» **MATERIAL SHOWN**

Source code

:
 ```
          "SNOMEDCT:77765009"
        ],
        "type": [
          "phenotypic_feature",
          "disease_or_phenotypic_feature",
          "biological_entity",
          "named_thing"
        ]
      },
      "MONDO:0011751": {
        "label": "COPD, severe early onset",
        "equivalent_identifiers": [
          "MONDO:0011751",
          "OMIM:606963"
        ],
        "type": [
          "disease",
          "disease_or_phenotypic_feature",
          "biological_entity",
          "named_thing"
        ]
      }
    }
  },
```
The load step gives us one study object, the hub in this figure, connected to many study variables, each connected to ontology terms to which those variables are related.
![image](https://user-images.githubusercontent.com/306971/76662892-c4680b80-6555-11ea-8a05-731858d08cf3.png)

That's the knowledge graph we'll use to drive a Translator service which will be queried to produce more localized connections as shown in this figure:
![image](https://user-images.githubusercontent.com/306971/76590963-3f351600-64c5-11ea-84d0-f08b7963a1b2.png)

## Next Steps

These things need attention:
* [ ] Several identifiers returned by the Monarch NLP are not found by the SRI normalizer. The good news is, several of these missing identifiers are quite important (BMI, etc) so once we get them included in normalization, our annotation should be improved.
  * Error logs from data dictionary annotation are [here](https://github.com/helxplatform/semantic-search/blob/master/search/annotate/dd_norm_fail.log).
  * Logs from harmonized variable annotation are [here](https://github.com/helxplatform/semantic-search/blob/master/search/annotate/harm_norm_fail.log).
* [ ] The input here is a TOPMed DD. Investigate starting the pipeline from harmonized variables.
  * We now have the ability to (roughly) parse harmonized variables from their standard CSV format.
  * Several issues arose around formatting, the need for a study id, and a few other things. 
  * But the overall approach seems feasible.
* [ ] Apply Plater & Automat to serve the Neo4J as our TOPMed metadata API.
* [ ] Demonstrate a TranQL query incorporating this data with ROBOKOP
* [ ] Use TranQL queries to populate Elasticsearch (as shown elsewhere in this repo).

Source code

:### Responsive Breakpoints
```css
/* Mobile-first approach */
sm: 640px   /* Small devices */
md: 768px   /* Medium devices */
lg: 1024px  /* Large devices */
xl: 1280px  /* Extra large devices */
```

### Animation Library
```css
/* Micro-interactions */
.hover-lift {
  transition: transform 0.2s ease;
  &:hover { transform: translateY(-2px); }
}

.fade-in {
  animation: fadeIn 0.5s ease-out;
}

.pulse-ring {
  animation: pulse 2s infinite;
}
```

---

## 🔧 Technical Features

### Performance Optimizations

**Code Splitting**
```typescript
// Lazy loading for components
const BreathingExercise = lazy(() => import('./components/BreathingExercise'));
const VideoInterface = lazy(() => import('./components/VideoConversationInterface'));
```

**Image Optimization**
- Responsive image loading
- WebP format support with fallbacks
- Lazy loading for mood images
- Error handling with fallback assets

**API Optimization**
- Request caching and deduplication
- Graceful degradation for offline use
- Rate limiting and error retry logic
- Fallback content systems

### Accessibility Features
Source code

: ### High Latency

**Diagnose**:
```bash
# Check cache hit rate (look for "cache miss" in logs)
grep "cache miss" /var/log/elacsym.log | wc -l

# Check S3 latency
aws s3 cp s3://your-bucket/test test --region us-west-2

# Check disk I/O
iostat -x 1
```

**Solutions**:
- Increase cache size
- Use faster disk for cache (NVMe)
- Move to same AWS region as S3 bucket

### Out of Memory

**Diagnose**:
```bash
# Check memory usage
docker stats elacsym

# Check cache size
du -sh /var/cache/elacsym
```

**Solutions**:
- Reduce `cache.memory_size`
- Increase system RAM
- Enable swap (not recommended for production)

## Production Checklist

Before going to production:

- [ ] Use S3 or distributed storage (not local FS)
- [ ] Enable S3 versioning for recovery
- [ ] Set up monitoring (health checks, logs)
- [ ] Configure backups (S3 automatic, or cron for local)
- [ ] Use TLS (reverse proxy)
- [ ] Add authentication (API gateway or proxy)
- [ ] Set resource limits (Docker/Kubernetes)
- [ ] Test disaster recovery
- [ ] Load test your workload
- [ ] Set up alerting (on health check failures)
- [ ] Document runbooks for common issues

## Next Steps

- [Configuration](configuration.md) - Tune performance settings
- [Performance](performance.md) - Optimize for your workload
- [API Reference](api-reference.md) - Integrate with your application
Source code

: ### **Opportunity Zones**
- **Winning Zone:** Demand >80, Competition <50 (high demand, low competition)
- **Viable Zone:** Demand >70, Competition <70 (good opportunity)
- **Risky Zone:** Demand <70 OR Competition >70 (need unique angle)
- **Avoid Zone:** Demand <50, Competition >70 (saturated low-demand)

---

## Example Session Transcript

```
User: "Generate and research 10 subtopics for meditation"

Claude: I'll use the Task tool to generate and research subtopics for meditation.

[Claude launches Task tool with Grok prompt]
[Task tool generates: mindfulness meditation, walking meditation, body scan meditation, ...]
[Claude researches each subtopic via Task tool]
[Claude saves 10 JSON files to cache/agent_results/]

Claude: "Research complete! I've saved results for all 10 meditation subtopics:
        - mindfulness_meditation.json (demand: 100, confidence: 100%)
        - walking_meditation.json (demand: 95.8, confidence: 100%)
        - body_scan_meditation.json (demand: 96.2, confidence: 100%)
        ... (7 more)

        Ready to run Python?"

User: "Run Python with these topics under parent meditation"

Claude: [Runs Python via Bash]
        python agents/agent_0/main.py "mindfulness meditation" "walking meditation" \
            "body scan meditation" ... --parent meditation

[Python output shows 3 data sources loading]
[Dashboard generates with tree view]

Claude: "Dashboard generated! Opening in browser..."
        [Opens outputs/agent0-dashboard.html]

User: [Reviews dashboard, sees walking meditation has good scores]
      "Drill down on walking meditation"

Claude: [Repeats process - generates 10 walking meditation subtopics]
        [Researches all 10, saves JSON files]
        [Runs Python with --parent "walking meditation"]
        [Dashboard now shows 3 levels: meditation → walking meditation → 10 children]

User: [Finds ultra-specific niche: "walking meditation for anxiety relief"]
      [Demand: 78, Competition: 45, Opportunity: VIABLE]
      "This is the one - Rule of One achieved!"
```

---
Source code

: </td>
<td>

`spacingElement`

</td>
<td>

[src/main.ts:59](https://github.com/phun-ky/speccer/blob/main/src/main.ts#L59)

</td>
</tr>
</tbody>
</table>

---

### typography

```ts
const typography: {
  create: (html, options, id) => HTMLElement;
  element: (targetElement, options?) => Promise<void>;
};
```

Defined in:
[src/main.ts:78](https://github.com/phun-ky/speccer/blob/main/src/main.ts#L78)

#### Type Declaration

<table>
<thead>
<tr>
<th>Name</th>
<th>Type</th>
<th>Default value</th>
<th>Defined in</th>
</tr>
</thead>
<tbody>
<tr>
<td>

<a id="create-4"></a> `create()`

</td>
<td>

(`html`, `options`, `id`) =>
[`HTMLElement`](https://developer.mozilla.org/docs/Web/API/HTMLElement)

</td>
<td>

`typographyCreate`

» **EXERCISE AIM**
Filter the entries down to the lines with the word "generates" in them, and copy those lines.

» **YOUR RESPONSE**
[Task tool generates: mindfulness meditation, walking meditation, body scan meditation, ...]
[Dashboard generates with tree view]
Claude: [Repeats process - generates 10 walking meditation subtopics]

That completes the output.